Update the material below so that "Gift Vouchers" becomes "Gift Cards" and every other line stays untouched. Leave out the pictures.

%%

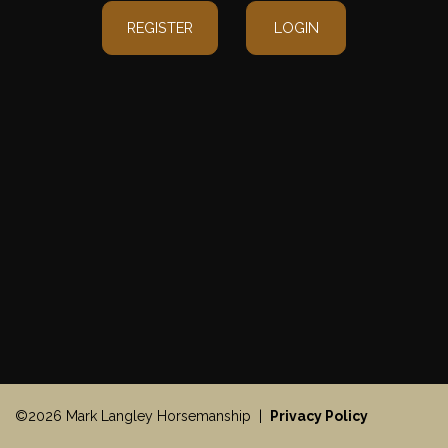
REGISTER
LOGIN
©2026 Mark Langley Horsemanship |
Privacy Policy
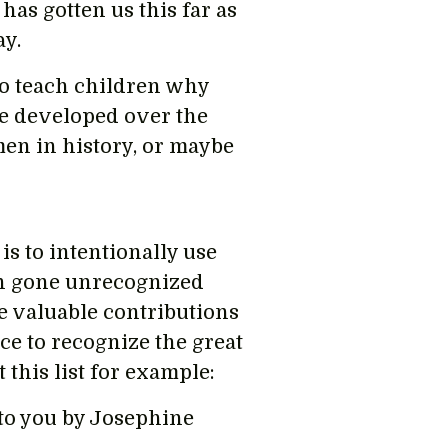
has gotten us this far as
ay.
to teach children why
e developed over the
men in history, or maybe
s to intentionally use
n gone unrecognized
e valuable contributions
e to recognize the great
this list for example:
to you by Josephine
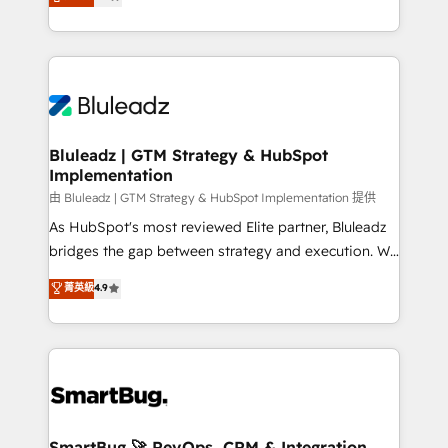
Every engagement begins with clear objectives,
Capabilities Award 💰 Proven in Complex
customer journey mapping, and measurable KPIs.
Environments Trusted by teams at T-Mobile, Shoper,
Only then we architect solutions. The question is
Trans.eu, Otovo, Unit8, and CodeLab and many
never which features to activate, but which
more. ➡️ Check out our case studies:
outcomes to deliver. -SYSTEM INTEGRATION-
https://www.man.digital/case-studies Build a CRM
Connectors, workflows, and data architectures that
your business can run on.
make HubSpot the operational hub, integrated with
Bluleadz | GTM Strategy & HubSpot
Implementation
SAP, Microsoft Dynamics, custom ERPs, and any
enterprise platform. Proprietary apps extend
由 Bluleadz | GTM Strategy & HubSpot Implementation 提供
HubSpot beyond standard configurations. -AI-
As HubSpot's most reviewed Elite partner, Bluleadz
FIRST- AI across customer-facing operations to
bridges the gap between strategy and execution. We
accelerate decisions, streamline processes, and
don't just "set up tools" — we install the GTM
菁英級
4.9
unlock efficiency at scale. From predictive
Operating System (GTM OS) to align your leadership
intelligence to conversational AI, we turn data into
and engineer a portal that drives predictable
action and automation into competitive advantage.
revenue velocity. 🚀 GTM Strategy & Alignment
✦ 150+ implementations ✦ 100+ certifications ✦ 7
Workshops & Sprints: Identify "Valleys of Death"
accreditations
stalling growth. Fix your ICP, Math, and Story to stop
"accelerating a mess." ⚙️ Elite Engineering & AI
Scalable Architecture: Zero-technical-debt setup
SmartBug 🚀 RevOps, CRM & Integration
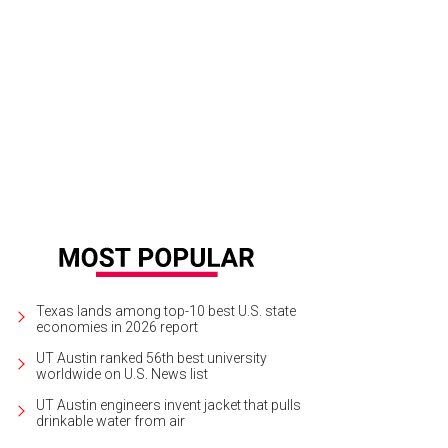
Texas lands among top-10 best U.S. state
economies in 2026 report
UT Austin ranked 56th best university
worldwide on U.S. News list
UT Austin engineers invent jacket that pulls
drinkable water from air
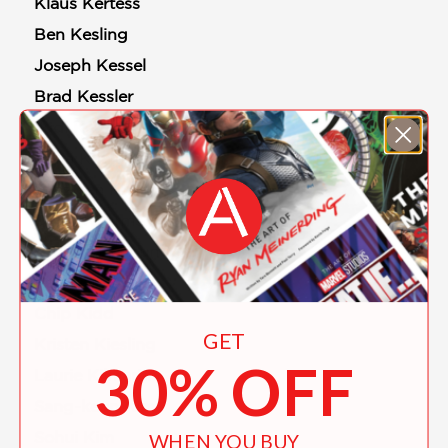
Klaus Kertess
Ben Kesling
Joseph Kessel
Brad Kessler
Judi Ketteler
Alina Khakoo
Shazleen Khan
Daniil Kharms
Arounna Khounnoraj
Kazu Kibuishi
Chip Kidd
GET
Kristen Kiesling
30% OFF
Laurie Kilmartin
Sang-keun Kim
Sohui Kim
WHEN YOU BUY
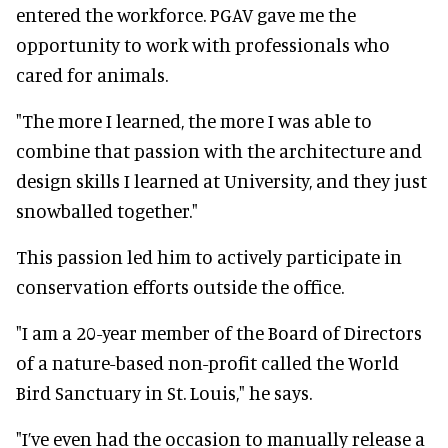
entered the workforce. PGAV gave me the
opportunity to work with professionals who
cared for animals.
"The more I learned, the more I was able to
combine that passion with the architecture and
design skills I learned at University, and they just
snowballed together."
This passion led him to actively participate in
conservation efforts outside the office.
"I am a 20-year member of the Board of Directors
of a nature-based non-profit called the World
Bird Sanctuary in St. Louis," he says.
"I’ve even had the occasion to manually release a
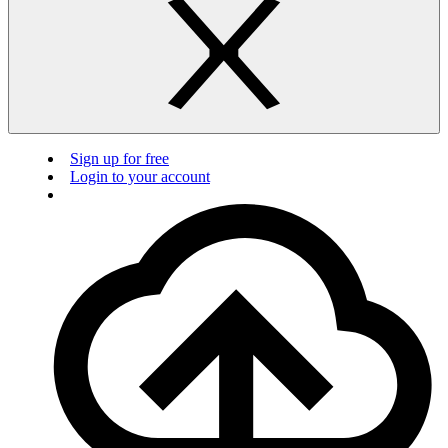
Sign up for free
Login to your account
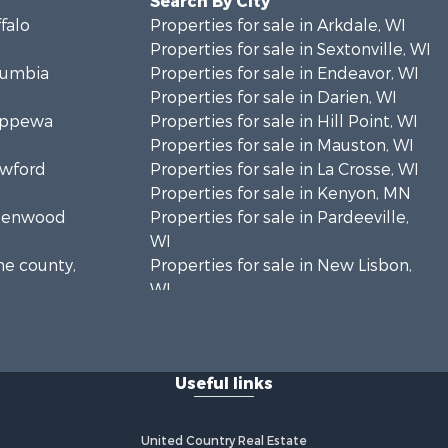
Search By City
ffalo
Properties for sale in Arkdale, WI
Properties for sale in Sextonville, WI
olumbia
Properties for sale in Endeavor, WI
Properties for sale in Darien, WI
hippewa
Properties for sale in Hill Point, WI
Properties for sale in Mauston, WI
awford
Properties for sale in La Crosse, WI
Properties for sale in Kenyon, MN
Greenwood
Properties for sale in Pardeeville,
WI
ne county,
Properties for sale in New Lisbon,
WI
oodhue
Properties for sale in Trempealeau,
WI
onroe
Properties for sale in Little Falls, WI
Useful links
Properties for sale in La Crescent,
 Crosse
MN
Properties for sale in Richland
United Country Real Estate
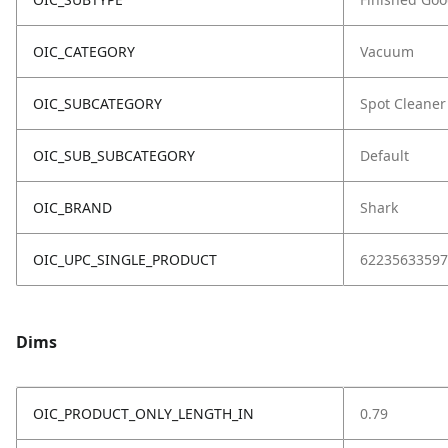
OIC_CATEGORY
Vacuum
OIC_SUBCATEGORY
Spot Cleaner
OIC_SUB_SUBCATEGORY
Default
OIC_BRAND
Shark
OIC_UPC_SINGLE_PRODUCT
62235633597
Dims
OIC_PRODUCT_ONLY_LENGTH_IN
0.79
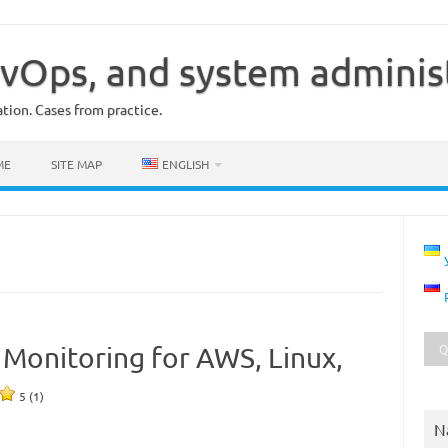
vOps, and system adminis
ion. Cases from practice.
ME
SITE MAP
ENGLISH
c Monitoring for AWS, Linux,
5 (1)
N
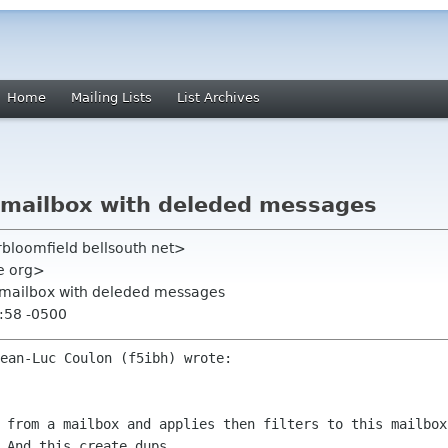
Home
Mailing Lists
List Archives
n mailbox with deleded messages
rbloomfield bellsouth net>
me org>
on mailbox with deleded messages
:58 -0500
s from a mailbox and applies then
filters to this mailbox
 And this create dups.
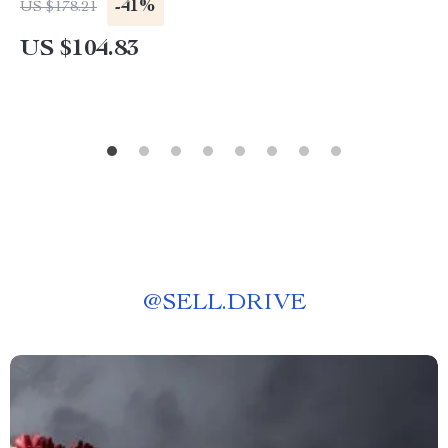
-41%
US $178.21
US $104.83
@
SELL.DRIVE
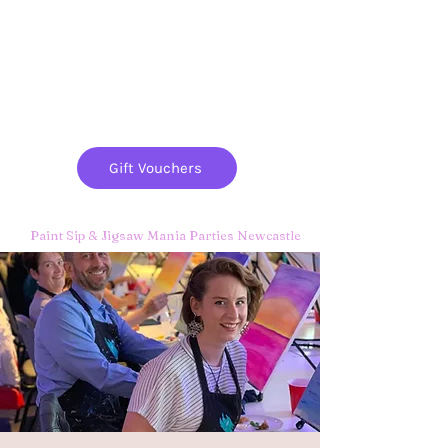
Paint
THE
and
S
ip
PARTY CO.
Gift Vouchers
Paint Sip & Jigsaw Mania Parties Newcastle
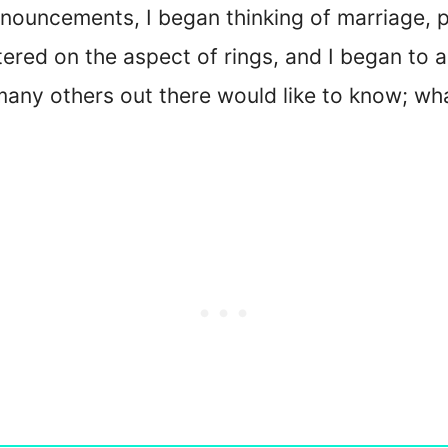
announcements, I began thinking of marriage, 
tered on the aspect of rings, and I began to a
nd many others out there would like to know;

%%

WORKED SOLUTION:
REGISTER
LOGIN
©2026 Mark Langley Horsemanship |
Privacy Policy
has gotten us this far as
ay.
to teach children why
e developed over the
men in history, or maybe
s to intentionally use
n gone unrecognized
e valuable contributions
e to recognize the great
this list for example:
to you by Josephine
Every engagement begins with clear objectives,
Capabilities Award 💰 Proven in Complex
customer journey mapping, and measurable KPIs.
Environments Trusted by teams at T-Mobile, Shoper,
Only then we architect solutions. The question is
Trans.eu, Otovo, Unit8, and CodeLab and many
never which features to activate, but which
more. ➡️ Check out our case studies:
outcomes to deliver. -SYSTEM INTEGRATION-
https://www.man.digital/case-studies Build a CRM
Connectors, workflows, and data architectures that
your business can run on.
make HubSpot the operational hub, integrated with
Bluleadz | GTM Strategy & HubSpot
Implementation
SAP, Microsoft Dynamics, custom ERPs, and any
enterprise platform. Proprietary apps extend
由 Bluleadz | GTM Strategy & HubSpot Implementation 提供
HubSpot beyond standard configurations. -AI-
As HubSpot's most reviewed Elite partner, Bluleadz
FIRST- AI across customer-facing operations to
bridges the gap between strategy and execution. We
accelerate decisions, streamline processes, and
don't just "set up tools" — we install the GTM
菁英級
4.9
unlock efficiency at scale. From predictive
Operating System (GTM OS) to align your leadership
intelligence to conversational AI, we turn data into
and engineer a portal that drives predictable
action and automation into competitive advantage.
revenue velocity. 🚀 GTM Strategy & Alignment
✦ 150+ implementations ✦ 100+ certifications ✦ 7
Workshops & Sprints: Identify "Valleys of Death"
accreditations
stalling growth. Fix your ICP, Math, and Story to stop
"accelerating a mess." ⚙️ Elite Engineering & AI
Scalable Architecture: Zero-technical-debt setup
SmartBug 🚀 RevOps, CRM & Integration
Texas lands among top-10 best U.S. state
economies in 2026 report
UT Austin ranked 56th best university
worldwide on U.S. News list
UT Austin engineers invent jacket that pulls
drinkable water from air
Klaus Kertess
Ben Kesling
Joseph Kessel
Brad Kessler
Judi Ketteler
Alina Khakoo
Shazleen Khan
Daniil Kharms
Arounna Khounnoraj
Kazu Kibuishi
Chip Kidd
GET
Kristen Kiesling
30% OFF
Laurie Kilmartin
Sang-keun Kim
Sohui Kim
WHEN YOU BUY
entered the workforce. PGAV gave me the
opportunity to work with professionals who
cared for animals.
"The more I learned, the more I was able to
combine that passion with the architecture and
design skills I learned at University, and they just
snowballed together."
This passion led him to actively participate in
conservation efforts outside the office.
"I am a 20-year member of the Board of Directors
of a nature-based non-profit called the World
Bird Sanctuary in St. Louis," he says.
"I’ve even had the occasion to manually release a
Sign up for free
Login to your account
Search By City
ffalo
Properties for sale in Arkdale, WI
Properties for sale in Sextonville, WI
olumbia
Properties for sale in Endeavor, WI
Properties for sale in Darien, WI
hippewa
Properties for sale in Hill Point, WI
Properties for sale in Mauston, WI
awford
Properties for sale in La Crosse, WI
Properties for sale in Kenyon, MN
Greenwood
Properties for sale in Pardeeville,
WI
ne county,
Properties for sale in New Lisbon,
WI
oodhue
Properties for sale in Trempealeau,
WI
onroe
Properties for sale in Little Falls, WI
Useful links
Properties for sale in La Crescent,
 Crosse
MN
Properties for sale in Richland
United Country Real Estate
OIC_CATEGORY
Vacuum
OIC_SUBCATEGORY
Spot Cleaner
OIC_SUB_SUBCATEGORY
Default
OIC_BRAND
Shark
OIC_UPC_SINGLE_PRODUCT
62235633597
Dims
OIC_PRODUCT_ONLY_LENGTH_IN
0.79
vOps, and system adminis
ion. Cases from practice.
ME
SITE MAP
ENGLISH
c Monitoring for AWS, Linux,
5 (1)
N
Home
Mailing Lists
List Archives
n mailbox with deleded messages
rbloomfield bellsouth net>
me org>
on mailbox with deleded messages
:58 -0500
s from a mailbox and applies then
filters to this mailbox
 And this create dups.
-41%
US $178.21
US $104.83
@
SELL.DRIVE
Paint
THE
and
S
ip
PARTY CO.
Gift Cards
Paint Sip & Jigsaw Mania Parties Newcastle
announcements, I began thinking of marriage, 
tered on the aspect of rings, and I began to a
nd many others out there would like to know;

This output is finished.